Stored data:
= = = =

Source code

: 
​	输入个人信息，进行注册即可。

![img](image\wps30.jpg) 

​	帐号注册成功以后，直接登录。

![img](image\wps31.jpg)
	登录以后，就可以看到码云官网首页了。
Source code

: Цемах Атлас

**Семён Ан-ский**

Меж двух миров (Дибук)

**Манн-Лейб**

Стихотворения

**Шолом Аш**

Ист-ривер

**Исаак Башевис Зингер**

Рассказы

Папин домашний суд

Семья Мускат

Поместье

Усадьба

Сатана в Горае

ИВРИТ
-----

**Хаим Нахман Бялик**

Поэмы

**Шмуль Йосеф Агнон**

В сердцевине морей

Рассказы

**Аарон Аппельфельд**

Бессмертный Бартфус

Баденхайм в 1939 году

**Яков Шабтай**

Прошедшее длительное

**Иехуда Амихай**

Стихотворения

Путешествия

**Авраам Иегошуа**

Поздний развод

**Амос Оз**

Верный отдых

= = = =

Problem to work on
Every entry needs to be retyped exactly.

Answer space
Source code

: 
​	输入个人信息，进行注册即可。

![img](image\wps30.jpg) 

​	帐号注册成功以后，直接登录。

![img](image\wps31.jpg)
	登录以后，就可以看到码云官网首页了。
Source code

: Цемах Атлас

**Семён Ан-ский**

Меж двух миров (Дибук)

**Манн-Лейб**

Стихотворения

**Шолом Аш**

Ист-ривер

**Исаак Башевис Зингер**

Рассказы

Папин домашний суд

Семья Мускат

Поместье

Усадьба

Сатана в Горае

ИВРИТ
-----

**Хаим Нахман Бялик**

Поэмы

**Шмуль Йосеф Агнон**

В сердцевине морей

Рассказы

**Аарон Аппельфельд**

Бессмертный Бартфус

Баденхайм в 1939 году

**Яков Шабтай**

Прошедшее длительное

**Иехуда Амихай**

Стихотворения

Путешествия

**Авраам Иегошуа**

Поздний развод

**Амос Оз**

Верный отдых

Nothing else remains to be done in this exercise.